Table Name Attributes Primary Key Foreign Keys
We revisit the NBA schema from homework 3.
Player (playerID: integer, name : varchar(50), position varchar(10), height : integer, weight : integer, team: varchar(30)) Each Player is assigned a unique playerID. The position of a player can either be Guard, Center or Forward. The height of a player is in inches while the weight is in pounds. Each player plays for only one team. The team field is a foreign key to Team.
Team (name: varchar(30’, city: varchar(20)) Each Team has a unique name associated with it. There can be multiple teams from the same city.

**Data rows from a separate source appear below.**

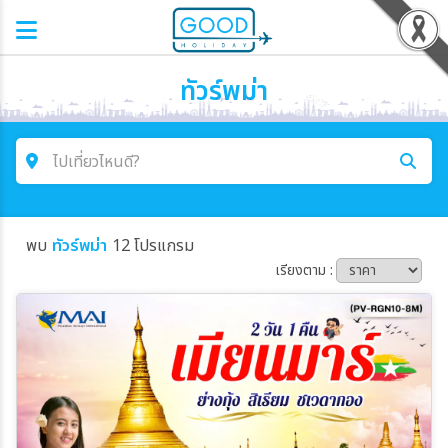
ทัวร์พม่า
ไปเที่ยวไหนดี?
ค้นหาโปรแกรมทัวร์
พบ
ทัวร์พม่า
12 โปรแกรม
คำค้นหา
เรียงตาม :
โซน
ประเทศ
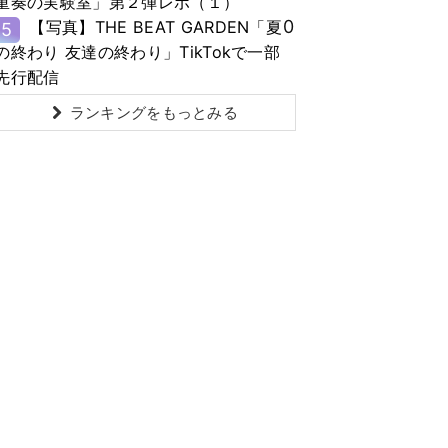
重奏の実験室」第２弾レポ（１）
0
【写真】THE BEAT GARDEN「夏
5
の終わり 友達の終わり」TikTokで一部
先行配信
ランキングをもっとみる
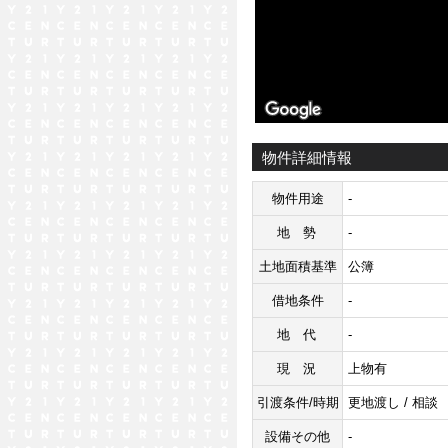
物件詳細情報
物件用途
-
地勢
-
土地面積基準
公簿
借地条件
-
地代
-
現況
上物有
引渡条件/時期
更地渡し / 相談
設備その他
-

Game (gameID: integer, homeTeam: varchar(30), awayTeam : varchar(30), homeScore : integer, awayScore : integer) Each Game has a unique gameID. The fields homeTeam and awayTeam are foreign keys to Team. Two teams may play each other multiple times each season. There is a check constraint to ensure that homeTeam and awayTeam are different.
GameStats (plaverID : integer, gameID: integer, points : integer, assists : integer, rebounds : integer) GameStats records the performance statistics of a player within a game. If a player does not play in a particular game, they will not have any statistics recorded for that game. gameID is a foreign key to Games. playerID is a foreign key to Player. Assume that two assertions are in place. The first is to ensure that the player involved belongs to either the involving home or away teams, and the second is to ensure that the total score obtained by a team recorded (in Game) is consistent with the total sum (in GameStats) of individual players in the team playing in the game
Write the relational calculus for the following. Please output extra columns if that makes your query simpler to write.
a) (6 points) Find the tallest player(s) from each team.
b) (7 points) List the players who played in all away games for their team.
Write the relational algebra for the following. Be sure to get exactly the output columns requested. Feel free to use compound relational algebra operators, such as division.
c) (6 points) List each player’s playerID, and the gameIDs where they earned “triple doubles”. (A “triple double” is a game in which the player’s number of assists, rebounds, and points are all at least in the double-digit range or higher).
d) (6 points) List all names of Chicago Bulls players who have played in all Bulls games.